Il y a, bien sûr, l'histoire personnelle : une mère couturière, la discipline des arts martiaux, la musique qui accompagne les shows, les dessins au fusain. Cette constellation intime ne sert pas d'alibi. Elle nourrit une constance : travailler. Essayer encore. Refaire une manche pendant deux heures parce que la ligne n'est pas assez silencieuse. Accepter que la pièce vive - qu'un fil pende, qu'un bord reste franc - pour mieux capter le souffle de celle qui la porte.

Yamamoto ne collectionne pas les archives, il collectionne les instants de vérité. Qu'on se souvienne de ses noces contrariées de 1999, vêtir et dévêtir comme un poème sur la vulnérabilité, ou de ces muses venues d'autres disciplines, danseurs, photographes, poètes, qui défilent parce qu'ils reconnaissent en lui un pair. Sa fille, Limi Feu, ajoute aujourd'hui sa voix au chœur, preuve que son langage se transmet sans s'édulcorer.

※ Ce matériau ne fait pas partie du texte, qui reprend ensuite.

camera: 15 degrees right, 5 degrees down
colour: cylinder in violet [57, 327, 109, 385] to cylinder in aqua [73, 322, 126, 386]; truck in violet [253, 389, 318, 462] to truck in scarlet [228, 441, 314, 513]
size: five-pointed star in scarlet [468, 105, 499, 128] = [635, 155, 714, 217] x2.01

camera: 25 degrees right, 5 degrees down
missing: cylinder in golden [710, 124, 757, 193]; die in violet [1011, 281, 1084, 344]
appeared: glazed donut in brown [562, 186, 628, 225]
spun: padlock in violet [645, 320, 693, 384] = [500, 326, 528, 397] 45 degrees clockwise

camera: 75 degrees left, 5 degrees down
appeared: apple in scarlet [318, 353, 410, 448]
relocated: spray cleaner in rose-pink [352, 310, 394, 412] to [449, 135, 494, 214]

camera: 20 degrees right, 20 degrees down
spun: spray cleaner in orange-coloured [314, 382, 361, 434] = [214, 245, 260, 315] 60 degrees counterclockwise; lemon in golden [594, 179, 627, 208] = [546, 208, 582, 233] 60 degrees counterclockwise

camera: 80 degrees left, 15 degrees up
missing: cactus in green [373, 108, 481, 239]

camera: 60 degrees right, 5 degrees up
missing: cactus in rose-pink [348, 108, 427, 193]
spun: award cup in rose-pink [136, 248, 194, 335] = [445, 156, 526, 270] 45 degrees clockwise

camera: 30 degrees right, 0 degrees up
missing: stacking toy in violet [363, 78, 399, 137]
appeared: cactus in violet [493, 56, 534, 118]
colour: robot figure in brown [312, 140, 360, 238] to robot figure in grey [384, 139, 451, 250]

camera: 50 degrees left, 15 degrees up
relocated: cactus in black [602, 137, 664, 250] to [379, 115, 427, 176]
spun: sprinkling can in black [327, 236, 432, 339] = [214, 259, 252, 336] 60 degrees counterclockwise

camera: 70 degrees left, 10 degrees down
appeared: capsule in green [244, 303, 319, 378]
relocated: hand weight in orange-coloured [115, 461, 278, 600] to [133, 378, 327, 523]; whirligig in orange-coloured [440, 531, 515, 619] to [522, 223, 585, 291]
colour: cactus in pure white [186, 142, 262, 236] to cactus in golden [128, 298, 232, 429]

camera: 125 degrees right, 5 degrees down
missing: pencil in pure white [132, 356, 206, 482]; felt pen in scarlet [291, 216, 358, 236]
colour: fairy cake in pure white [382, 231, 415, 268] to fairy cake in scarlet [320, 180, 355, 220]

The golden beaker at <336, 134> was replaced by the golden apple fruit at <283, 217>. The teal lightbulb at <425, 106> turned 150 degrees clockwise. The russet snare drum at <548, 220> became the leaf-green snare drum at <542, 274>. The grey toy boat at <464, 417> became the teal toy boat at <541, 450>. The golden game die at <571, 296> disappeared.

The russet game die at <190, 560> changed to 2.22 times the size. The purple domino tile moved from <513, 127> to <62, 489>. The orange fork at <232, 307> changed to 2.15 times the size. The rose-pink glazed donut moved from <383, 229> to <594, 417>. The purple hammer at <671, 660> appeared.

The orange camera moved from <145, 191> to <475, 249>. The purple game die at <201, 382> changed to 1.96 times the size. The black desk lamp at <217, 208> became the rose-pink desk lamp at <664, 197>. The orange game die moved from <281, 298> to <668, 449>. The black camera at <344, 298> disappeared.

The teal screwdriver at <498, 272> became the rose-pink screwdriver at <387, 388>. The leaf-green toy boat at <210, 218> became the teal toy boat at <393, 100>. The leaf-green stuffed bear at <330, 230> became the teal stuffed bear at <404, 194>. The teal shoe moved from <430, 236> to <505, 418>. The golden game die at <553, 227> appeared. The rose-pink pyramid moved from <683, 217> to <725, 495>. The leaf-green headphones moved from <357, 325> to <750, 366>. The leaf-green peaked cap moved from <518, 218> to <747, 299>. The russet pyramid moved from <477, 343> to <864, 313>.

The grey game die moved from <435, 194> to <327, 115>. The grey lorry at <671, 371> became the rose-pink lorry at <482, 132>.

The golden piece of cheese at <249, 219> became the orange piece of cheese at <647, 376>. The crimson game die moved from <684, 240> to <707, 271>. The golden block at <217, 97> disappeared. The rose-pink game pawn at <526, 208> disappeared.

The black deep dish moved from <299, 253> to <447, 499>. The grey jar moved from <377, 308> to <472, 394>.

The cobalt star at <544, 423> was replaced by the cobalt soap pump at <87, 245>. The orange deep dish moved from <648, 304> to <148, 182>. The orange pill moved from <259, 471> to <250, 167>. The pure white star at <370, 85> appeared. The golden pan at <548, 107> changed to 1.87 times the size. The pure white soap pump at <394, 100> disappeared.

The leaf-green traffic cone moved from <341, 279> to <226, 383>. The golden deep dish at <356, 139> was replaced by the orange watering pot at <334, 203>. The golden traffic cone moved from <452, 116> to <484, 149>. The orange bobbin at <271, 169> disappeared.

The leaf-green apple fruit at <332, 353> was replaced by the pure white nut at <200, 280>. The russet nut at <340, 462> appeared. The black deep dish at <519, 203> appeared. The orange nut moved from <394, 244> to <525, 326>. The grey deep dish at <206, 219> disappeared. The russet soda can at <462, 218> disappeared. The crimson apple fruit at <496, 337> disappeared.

Ce qui touche, au fond, c'est cette morale du vêtement : résister à la médiocrité. Refuser l'ornement pour l'ornement. Chercher la noblesse du geste plus que la brillance du moment. La mode passe, l'allure reste ; chez Yohji, l'allure marche à pas feutrés, mais elle dure.


Le regard La Marelle : comment apprivoiser Yohji
  • Chercher la coupe avant le logo. Privilégiez les vestes en laine froide, les manteaux en gabardine de laine, les jupes asymétriques en crêpe. La matière doit avoir du ressort et une main sèche.

  • Composer le noir par strates. Superposez les intensités : noir mat + noir satiné + transparence légère. Le monochrome devient relief.

  • Allonger la silhouette. Portez un long manteau fluide sur un pantalon ample taille haute. Laissez l'ourlet frôler le cou‑de‑pied. Chaussures basses, semelle fine.

  • Oser l'asymétrie. Une jupe qui dévale d'un côté suffit à dynamiser une blouse sage. L'équilibre naît du déséquilibre maîtrisé.

  • Entretenir la vie du tissu. Suspendez les pièces après port, brosse douce sur laine, vapeur légère plutôt que repassage à plat pour préserver le tombé.

  • Seconde main avisée. Surveillez la tenue des coutures, la propreté des ourlets francs, et l'élasticité des tailles coulissées. Les modèles 1990‑2000 sont d'une coupe exemplaire et vieillissent magnifiquement.


Chez La Marelle, nous aimons ces vêtements qui n'éblouissent pas d'un coup mais gagnent le cœur à la lumière des jours. Un manteau Yohji se porte comme on porte une pensée : il protège, il affirme, il laisse respirer. À qui sait l'écouter, son noir n'a rien de funèbre ; il est la couleur la plus généreuse, celle qui accueille toutes les nuances d'une femme.